## EXERCISES TO COMPLETE
- A) Answer these about the sermon on Matthew 28, one line each:
(i) Which verse does the sermon cite for the phrase "life and immortality to light"?
(ii) What are the two parts of the compound word translated as "doubted"?
(iii) What question does the sermon suggest Peter may ask himself?
- B) Please extend the sermon on Matthew 28 with a few paragraphs that follow on from its final sentence.

## PASSAGE
What happens here? God the Father speaks the Word, Who as we know from the Gospel of John, is Jesus, and the Holy Spirit makes it possible for the “formless, dark, deep”--dead and lifeless–to hear or receive God’s Word.

Wherever God’s life-giving Word, Christ Himself, is heard, life happens.

It is this Word, full of life, gospel, good news, that causes nothing to become something, that causes the dead to come alive!

It was of this Word that the apostle Paul wrote in Romans: “...it is the power of God that brings salvation to everyone who believes: first to the Jew, then to the Gentile.” (Romans 1:16)

So, the Father speaks Christ the Word and the Spirit wings that Word into dead darkness in order to bring, as 2 Timothy in the New Testament tells us, “life and immortality to light.” (2 Timothy 1:10)

Now that we know how the Trinity–Father, Son, and Holy Spirit–gives life, we’re ready to receive life from Him in Matthew 28:16-20 today.

You know the incident well. The eleven remaining apostles–after betraying Jesus, Judas has died–go to a mountain to which Jesus has commanded them to go. There, they meet the risen Jesus!

This surely is a moment of joy, right? Not entirely. Matthew says, “When they saw him, they worshiped him; but some doubted.” (Matthew 28:17)

Matthew doesn’t tell us what the disciples doubt. They can’t doubt that Jesus is risen: Jesus is standing in front of them. So, what are they doubting?

The root of the word translated as “doubted” here is διστάζω, a compound word the two parts of which are double and stand. When we doubt, it’s because we’re not sure about where we stand.

When you know where you stand with God, you can worship Him.

When you’re unsure, you doubt not only that you can worship but whether God will accept your worship.

As they wobble and kneel in the presence of Jesus, at least some of the eleven likely doubt that Jesus will forgive them.

Peter may wonder, “Can Jesus forgive me for denying Him?”

The others may wonder, “Can Jesus forgive us for abandoning Him when trouble came?”

They all may wonder, “Are my sins so great that I’m beyond the forgiveness of Jesus?”

What about you? Do doubts like these ever assail you?

“I lied to make myself look good,” you may think.

Or, “I lusted for another man’s wife or another woman’s husband.”

Or, “I was dishonest about money.”

Or, “I have been unwilling to forgive so-and-so for how they hurt me.”

Do you doubt that God’s grace in Christ is for you? Do you sometimes think that Christ died and rose for everybody’s sin but your own?

## DATA TO EXAMINE
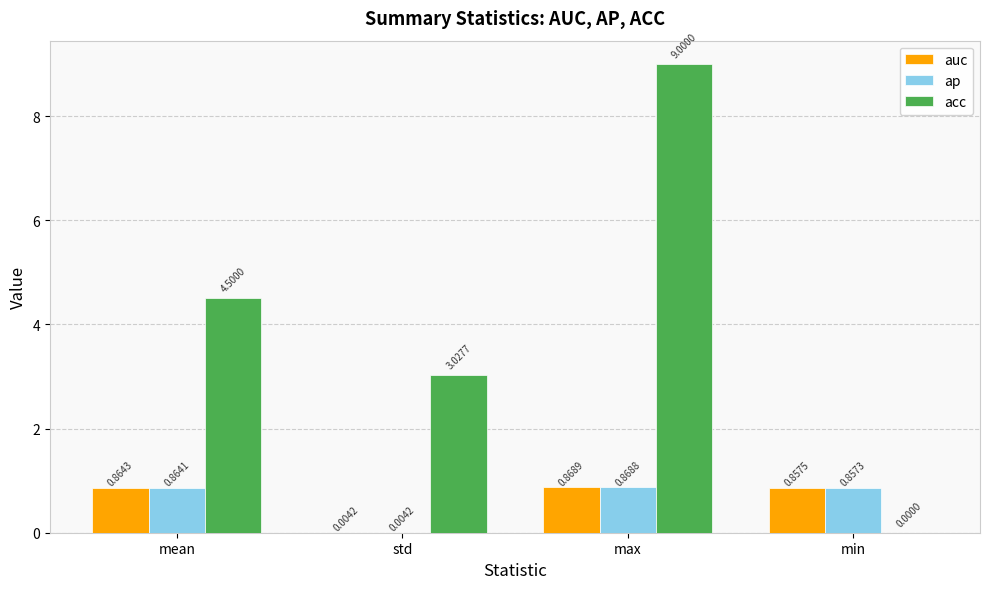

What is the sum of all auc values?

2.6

* * *

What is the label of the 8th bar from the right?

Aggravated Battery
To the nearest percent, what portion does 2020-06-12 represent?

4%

## TASK ANSWERS
- A)
(i) 2 Timothy 1:10
(ii) Double and stand
(iii) "Can Jesus forgive me for denying Him?"

- B)
Friends, the God we know through Jesus Christ knows how you feel and not just because as God, He knows everything you think and do. He knows because He already took all your sin and all mine into Himself and was crucified with it. He knows your sin from the inside out. He knows how horrible it is. He knows how, when you look only to yourself in the light of God’s law–His commandments–that you feel you must be eternally condemned. He was experiencing the condemnation of God’s Law on you when He cried from the cross, “My God, my God, why have you forsaken me?” (Matthew 27:46)

But forsakenness is not the end that God desires for any of us.

After reminding the eleven on the mountaintop that all authority on heaven and earth has been given to Him because He has conquered sin, death, and the devil through His death for us and His resurrection for us, Jesus speaks life to sinners like you and me. (I’m rendering the words in verse 19 here literally.) “As you are going, keep being my disciples in all the nations, baptizing them in the name of the Father, and of the Son, and of the Holy Spirit…” Here are the Gospel words that bring you life!

Jesus tells disciples who have messed up, sinned, and betrayed or denied Him, “You are still My disciples. Keep being My disciples. Keep turning back to Me for forgiveness and life.”

Listen, the God Who tells His disciples that, in His power, we are to forgive others seventy times seventy times, is ready and able to forgive and give life to us infinitely more than that!

That’s not a license to sin, of course, it’s freedom to live assured that our Father in heaven forgives us our trespasses and views us as His very own disciples, children, friends.

And it means that we can turn to Him for forgiveness each day because “He remembers that we are dust,” dead dust into whom He breathes the Holy Spirit, the only One Who can give us life! (Psalm 103:14)

We can live in the freedom of being God’s own children because we have been baptized and called to faith in the name–notice it’s name, not namesthe name by which God saved us at the waters of Holy Baptism: the name of the Father, the Son, and the Holy Spirit.

This is the name by which God has reveals Himself to us.

And it’s this His name He has placed on us to claim us as His own.

By this name, we sinners are saved and made saints.

And this name assures us that prodigals though we are, we can turn to Him and live.

Not only that, we can baptize others and know that they too have been made God’s children. As Peter reminds us, “baptism…saves you.” (1 Peter 3:21)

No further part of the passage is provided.